В палате воцарилась вдруг неловкая тишина, нарушаемая только кашлем соседа Эндрюса.
– Если я еще услышу шум в этой палате, я выставлю вас всех до единого из госпиталя, а кто не может ходить – поползет!.. Война кончена, но вы служите в армии, не забывайте этого.
Глаза майора гневно сверкнули по рядам коек. Он повернулся на каблуках и вышел в дверь, бросив по дороге сердитый взгляд на перевернутую ширму. В палате было тихо. Снаружи ревели свистки, неистово звонили колокола и время от времени раздавалось пение.
Воздух был насыщен запахом угольного газа, смешанного с карболкой от одежды солдат и застоявшимся папиросным дымом. Христианский юноша, коротенький рыжеволосый человек с веснушками, сидел за стойкой с белыми чашками и читал парижское издание «Нью-Йорк геральд». Эндрюс, сидя у окна, чувствовал, как окружающая косность заражает его. На коленях у него лежала тетрадка нотной бумаги, которую он нервно сворачивал и разворачивал, глядя на печь и на неподвижные спины людей около нее. Печь слегка гудела, газета христианского юноши шуршала, человеческие голоса время от времени доносились как тягучий шепот, а на дворе снег ровно и монотонно ударялся о стекла окон. Эндрюс смутно представлял себе, что быстро идет по улицам: снег жалит ему лицо; вокруг бурлит жизнь города; мелькают лица, глаза, разгоряченные холодом, блестящие из-под полей шляпы, на минуту заглядывают в его глаза и проносятся дальше; стройные фигуры женщин скользят, закутанные в шали, смутно обрисовывающие контуры груди и бедер.

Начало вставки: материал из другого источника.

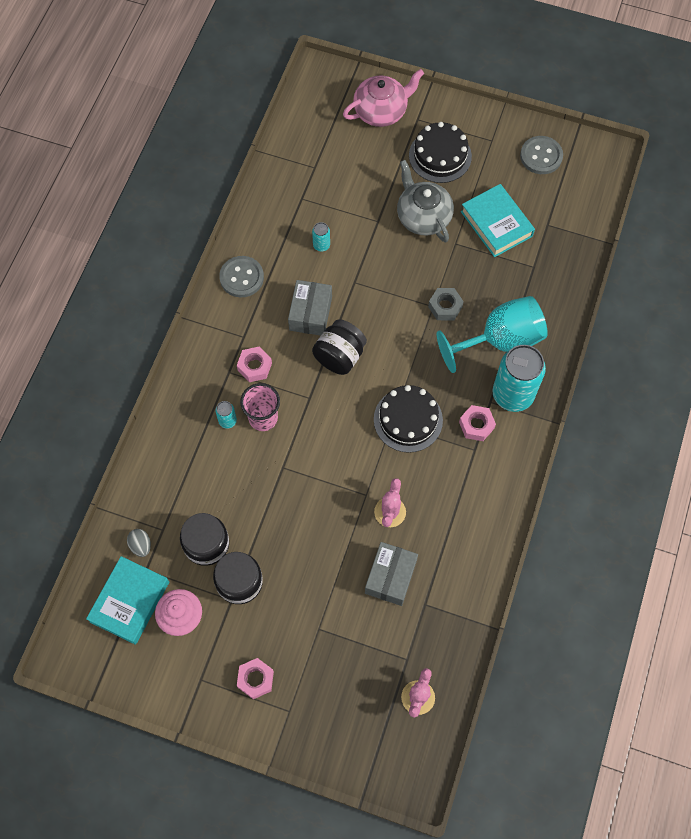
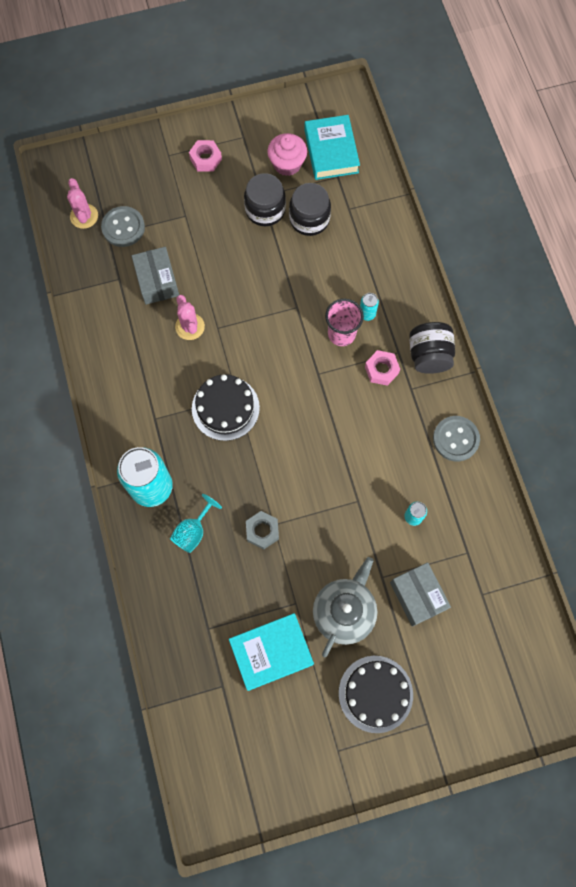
camera: 145 degrees right, 5 degrees up
(141, 545) = (355, 189): grey egg -> none
(310, 313) = (372, 446): grey box -> grey box (417, 596)
(339, 356) = (320, 425): black jar -> black jar (429, 356)
(381, 111) = (469, 707): pink teapot -> none
(423, 217) = (344, 611): grey teapot -> grey teapot turned 90 degrees counterclockwise
(476, 425) = (166, 440): pink nut -> none
(496, 224) = (271, 652): turquoise book -> turquoise book turned 45 degrees counterclockwise
(500, 340) = (193, 531): turquoise goblet -> turquoise goblet, size x0.53
(541, 156) = (277, 766): grey button -> grey button (123, 227)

Он задумался о том, сможет ли он еще когда-нибудь свободно и бесцельно бродить по улицам города. Он вытянул перед собой на полу ноги – странные, онемевшие, дрожащие ноги; но не раны придавали им эту свинцовую тяжесть, а косность окружавшей его жизни, проникавшая, казалось, в каждую извилину его мозга, так что он никак не мог ее стряхнуть, – косность пыльных испорченных автоматов, совершенно утративших собственную жизнь; автоматов, конечности которых так долго подвергались муштровке, что потеряли способность самостоятельно двигаться и сидели теперь поникшие, погруженные в уныние, ожидая приказаний.
Эндрюс внезапно оторвался от своих мыслей. Он следил за снежными хлопьями, кружившимися в сверкающем танце за оконным стеклом, как вдруг услышал около себя звук потираемых рук. Он поднял глаза. Маленький человечек с толстыми щеками и серыми, как сталь, волосами, аккуратно приглаженными на черепе, стоял у окна, потирая свои маленькие белые ручки и издавая при каждом дыхании легкое жирное сопение. Эндрюс заметил, что розовую шею маленького человечка окружает белый пасторский воротничок, а из хорошо скроенных рукавов его офицерской формы выглядывают накрахмаленные манжеты. Пояс и кожаные обмотки были прекрасно начищены. На плече у него был прикреплен маленький, скромный серебряный крестик. Взгляд Эндрюса снова поднялся к розовым щекам; вдруг он почувствовал на себе взгляд серых стальных глаз.
– Вы, как видно, совсем поправились? – сказал певучий пасторский голос.